Abro la puerta y observo con detalle las especies que lo habitan. Busco con urgencia, como haría un fanático ornitólogo con alguna rara especie de ave. En mi caso busco con furor todas las cacerolas que poseo. Doy con ellas, no es difícil, los armarios no son más grandes que una tira de buzones.

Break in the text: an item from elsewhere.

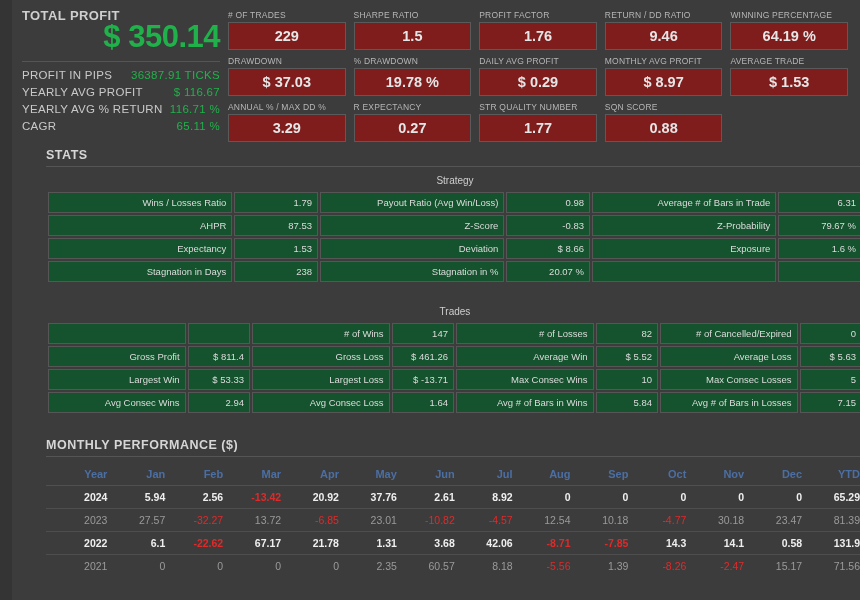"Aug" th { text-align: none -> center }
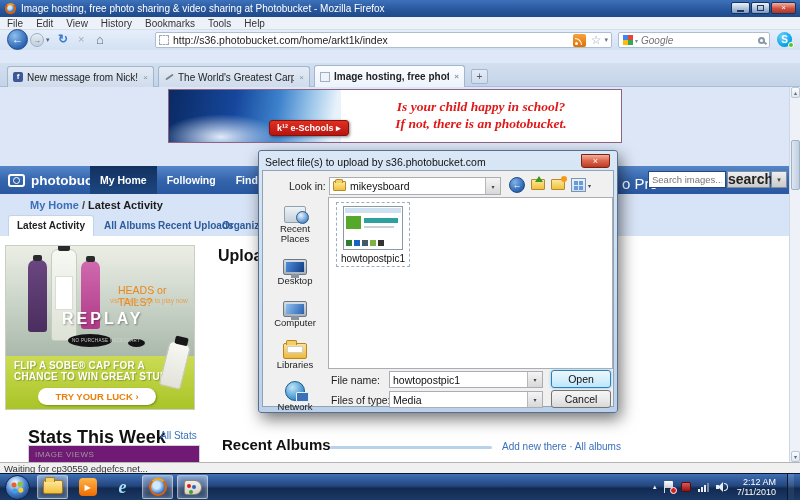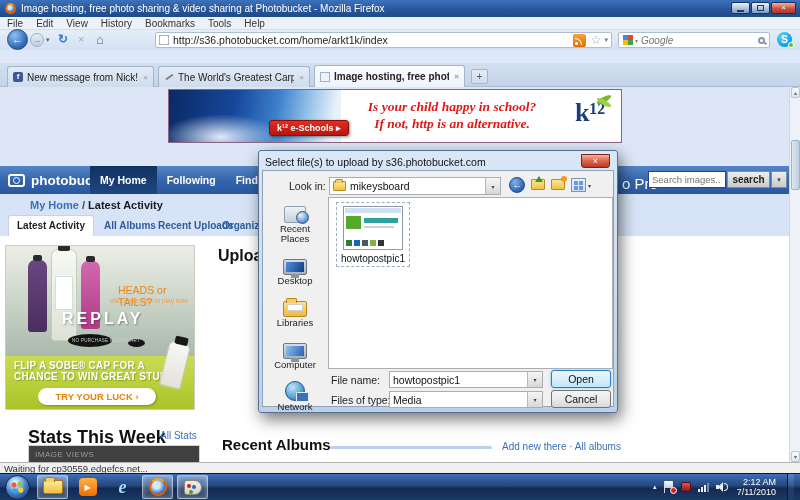"If not, http is an" div { text: http is an alternative -> there is an photobucket }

Al tomarlas les miro el culo, el mango, los tornillos que como garrapatas ensamblan las piezas para que las operaciones sean lo más favorables posibles al usuario. Al momento las deposito sobre la encimera y empiezo a barruntar en mi cabeza cual podría ser la cacerola de derechas y cuál la de izquierdas. Reparo con torpeza en que tenía que haberme documentado sobre las caceroladas previas, haber observado con avidez la morfología de las mismas y la tipología del tipo o la tipa que las aferraban en los balcones. Nada que hacer, puesto que las imágenes son escasas y ocurren ya entrada la noche.

Me digo en voz alta de volver a colocarlas, me ha entrado hambre con solo de verlas. Me sugieren guisos sabrosos a fuego lento. Medito si el marmitako es o no propiamente nacionalista, también, si la porrusalda puede tener un atisbo religioso cristiano romano y si el rabo de toro podría sesgarse hacía orillas demasiado bien conservadas. La verdad es que estoy pensando seriamente en estos días de reclusión extensa llevar a cabo algún vademécum sobre gastronomía política y social. Lo malo es que habrá que tener cuidado con el régimen.

Por el momento decido quedarme con los aplausos a esa gente que está al frente, como los papiones, que en fila derrotan al hambriento leopardo, mientras las hembras y jóvenes esperan en los árboles. Y por supuesto ya he decidido que cacerola usar cuando la cague una y otra vez. No me cabe una paellera en mis aposentos.